言清渐没有反驳,他自己最清楚——联络员这三个字的分量,远不止纸面上写的那么轻。他可以坐进八三四一部队的会议室听张耀祠部署核心区勤务,可以在汪东兴的办公室喝茶,可以以特事办的名义调动八三四一外围的几个机动班。这些权限不是卫戍区给的,也轮不到卫戍区收回。

“还有你那本手册。”曾美往椅背上一靠,脸上带著一种“你小子运气好”的感慨,“《中央机关警卫工作实务手册》,聂总和汪东兴都批了,甚至那位都给了评语,全军推广。你现在不是执行规则的人,反而成了定规则的人。新来的司令员如果想插手警卫业务,他得先改你的手册。但他要改你的手册,就得先推翻聂总和汪东兴的决策。这等於用卫戍区的权威去挑战决策层的背书——给他十个胆子他也不会干。”

“手册已经推广到,各核心警卫单位轮训两轮了。里面的標准都是我的特事办实战数据的量化成果,要推翻任何一条,都得拿出相应的数据来证偽,拿不出数据就只能照著手册做。”言清渐端起茶缸抿了一口茅台,酒液在舌尖上辣开。

曾美满脸欣赏,看著对面这个还是那么年轻的脸,“你的那支连队。我当兵几十年,就没见过副司令员在基层蹲点跟战士同吃同住、把连队拆成几个排对口各组联络的。周国栋对你那是什么忠心?赵德胜、李满仓被弹片削了还往前冲,那些兵拿你当亲爹。在这个级別的博弈里,直属武装的绝对忠诚是最后的防线。一支在军官指挥下直接听命的精英连队,在军级衝突中是任何空降上级不敢轻动的。新司令想动你,得先想清楚怎么应付这五十號人的拼死反制。”

言清渐端著搪瓷缸子,目光越过杯沿落在曾美脸上。“五十人看著不多,但每一个都是我自己挑的,每一个都经过了几次实战检验。长安街、门头沟、延庆山区——他们知道我的指挥习惯,知道我在每个哨位上最关注什么,也知道什么时候必须死守阵地。这种兵,不是一纸调令能换走的。”
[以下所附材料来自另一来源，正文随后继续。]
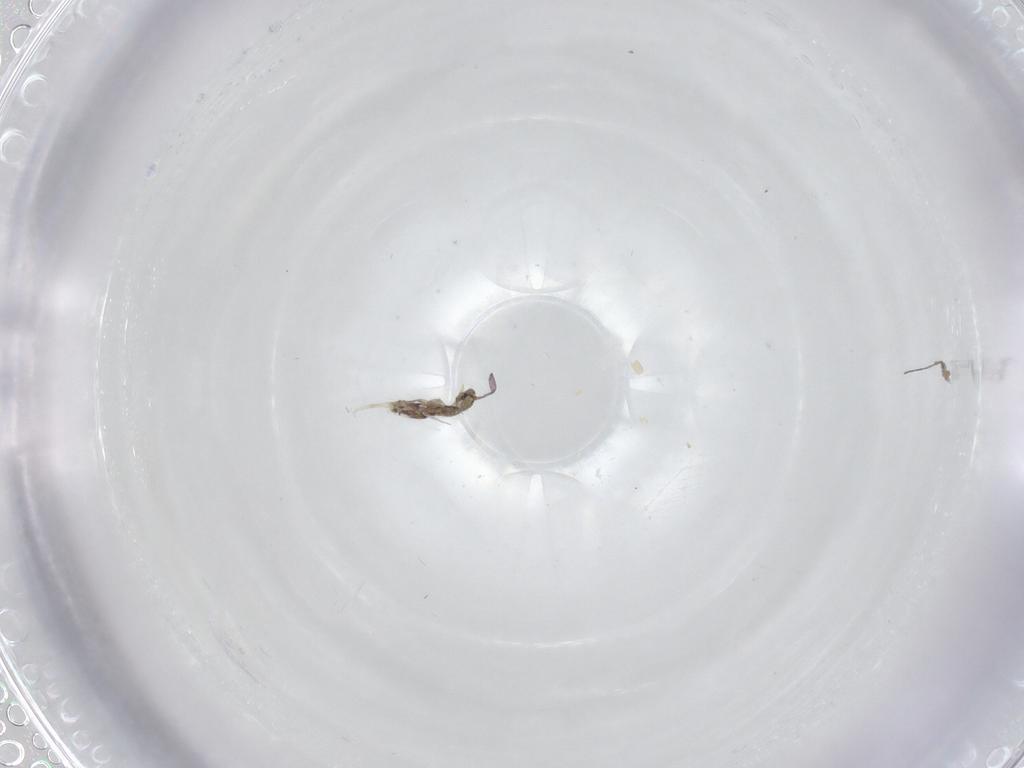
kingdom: Animalia
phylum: Arthropoda
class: Collembola
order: Entomobryomorpha
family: Entomobryidae
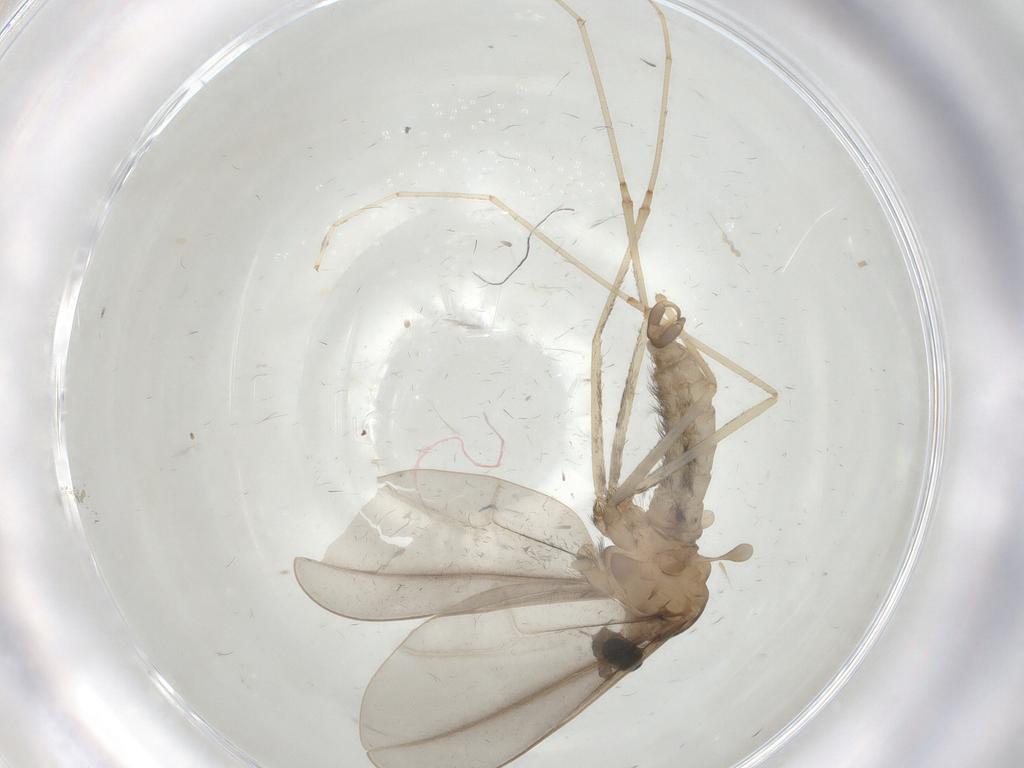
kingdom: Animalia
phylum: Arthropoda
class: Insecta
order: Diptera
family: Cecidomyiidae
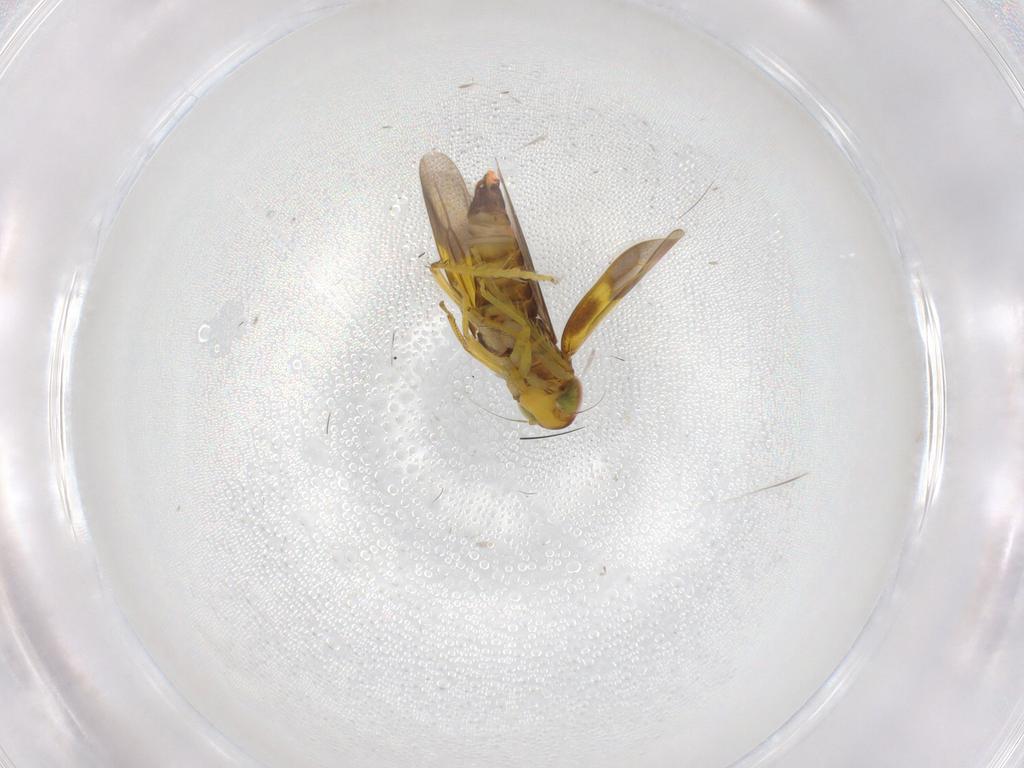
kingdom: Animalia
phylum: Arthropoda
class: Insecta
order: Hemiptera
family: Cicadellidae
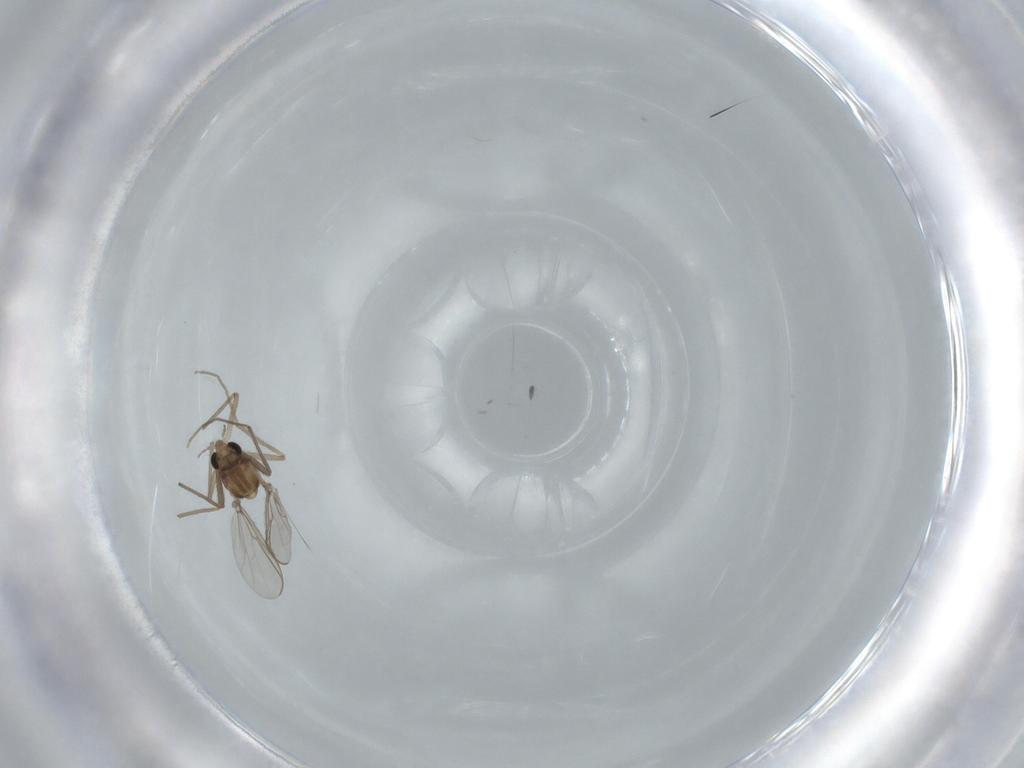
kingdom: Animalia
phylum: Arthropoda
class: Insecta
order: Diptera
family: Chironomidae
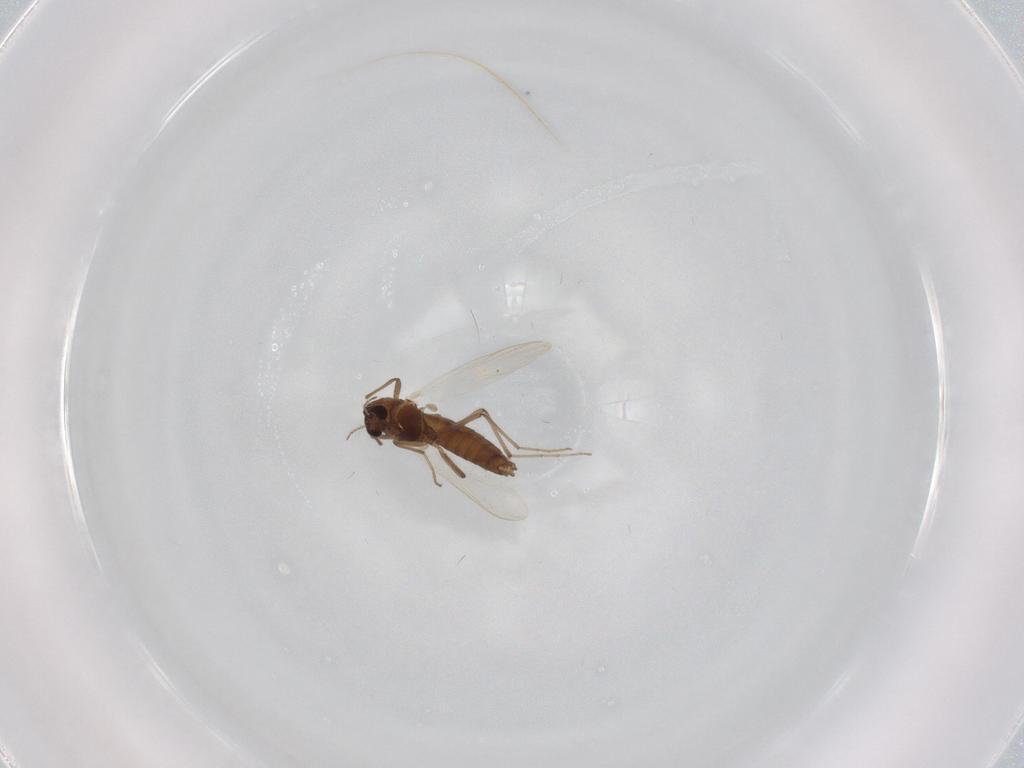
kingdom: Animalia
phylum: Arthropoda
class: Insecta
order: Diptera
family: Chironomidae
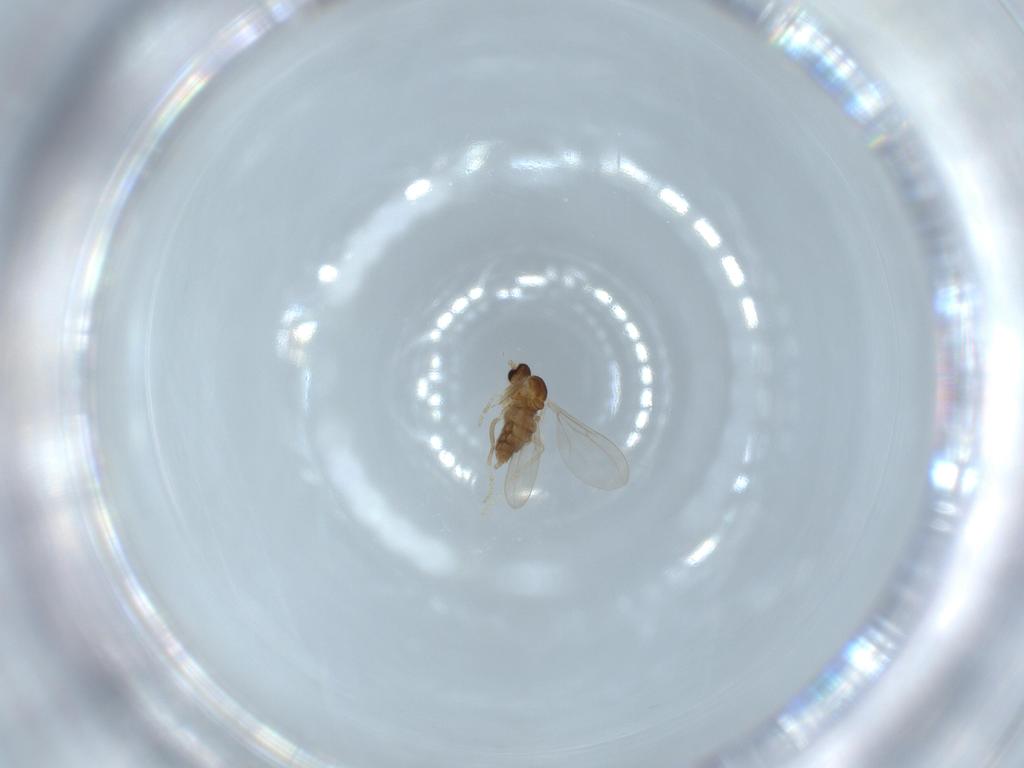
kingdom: Animalia
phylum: Arthropoda
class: Insecta
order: Diptera
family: Cecidomyiidae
“还有最后一条——也是最绝的。”曾美举起搪瓷缸子朝言清渐晃了晃,酒液在杯壁上掛了一层薄薄的琥珀光。

“你来卫戍区大半年了,根本不碰司令员的核心利益。卫戍区最重要的东西——军权、財权、人事编制权、后勤调配权——你沾过哪样?野战部队你不指挥,后勤仓库你不插手,財政预算你不挪用,干部提职你不抢岗位。你就守著你那一亩三分地——核心警卫、重要目標、特事办。在所有人的视角里,你就是一个对业务兢兢业业、对正职完全构不成权力威胁的副职。如果你一直保持这样,新来的司令自己还要面对,几位比他根基更深的老副司令和政委,他才没心思来踩你。你这种安排,是一刀一刀把自己切出了他棋盘之外,他拿你这个卒没处落子。你什么都不爭,实际上就是最大的爭。他在卫戍区能管多少人事、財政?可特事办这边,你从头到尾就是规则制定者、权限拥有者——他碰你,是他自己的减法;你碰他,最多是你自己不动。”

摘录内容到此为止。